** begin DOCUMENT **
Convert these Cirq circuits to tensors for tfq:

x_train_tfcirc = tfq.convert_to_tensor(x_train_circ)
x_test_tfcirc = tfq.convert_to_tensor(x_test_circ)

2. Quantum neural network

There is little guidance for a quantum circuit structure that classifies images. Since the classification is based on the expectation of the readout qubit, Farhi et al. propose using two qubit gates, with the readout qubit always acted upon. This is similar in some ways to running small a Unitary RNN across the pixels.

2.1 Build the model circuit

This following example shows this layered approach. Each layer uses n instances of the same gate, with each of the data qubits acting on the readout qubit.

Start with a simple class that will add a layer of these gates to a circuit:

class CircuitLayerBuilder():
    def __init__(self, data_qubits, readout):
        self.data_qubits = data_qubits
        self.readout = readout
    
    def add_layer(self, circuit, gate, prefix):
        for i, qubit in enumerate(self.data_qubits):
            symbol = sympy.Symbol(prefix + '-' + str(i))
            circuit.append(gate(qubit, self.readout)**symbol)
** end DOCUMENT **
** begin DATA EXTRACT **
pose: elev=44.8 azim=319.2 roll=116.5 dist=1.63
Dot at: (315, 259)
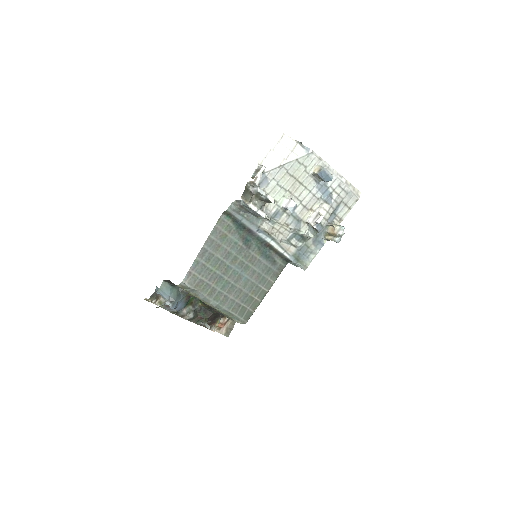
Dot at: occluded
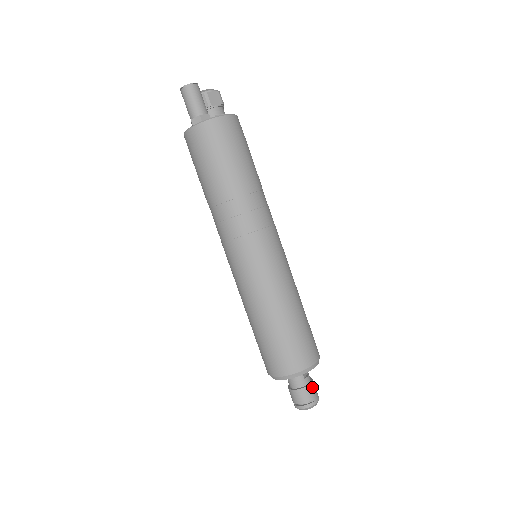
** end DATA EXTRACT **
**CHALLENGES**
A) For each statement, say whether the quantum neural network text agrees with it, answering yes or no and quoting the deciding words: (i) Farhi et al. propose using two qubit gates; (ii) each layer uses a different gate for each data qubit; (iii) there is a lot of guidance for a quantum circuit structure that classifies images.
B) List every parameter of the add_layer method in the quantum neural network text.
C) Duplicate the part of the quantum neural network text that opens with the words containing "There is little" and closes with "the readout qubit.".
The listing has no connection to the quantum neural network text.

**WRITTEN RESPONSES**
A)
(i) Yes: "Farhi et al. propose using two qubit gates, with the readout qubit always acted upon."
(ii) No: "Each layer uses n instances of the same gate"
(iii) No: "There is little guidance for a quantum circuit structure that classifies images."

B) self, circuit, gate, prefix

C)
There is little guidance for a quantum circuit structure that classifies images. Since the classification is based on the expectation of the readout qubit, Farhi et al. propose using two qubit gates, with the readout qubit always acted upon. This is similar in some ways to running small a Unitary RNN across the pixels.

2.1 Build the model circuit

This following example shows this layered approach. Each layer uses n instances of the same gate, with each of the data qubits acting on the readout qubit.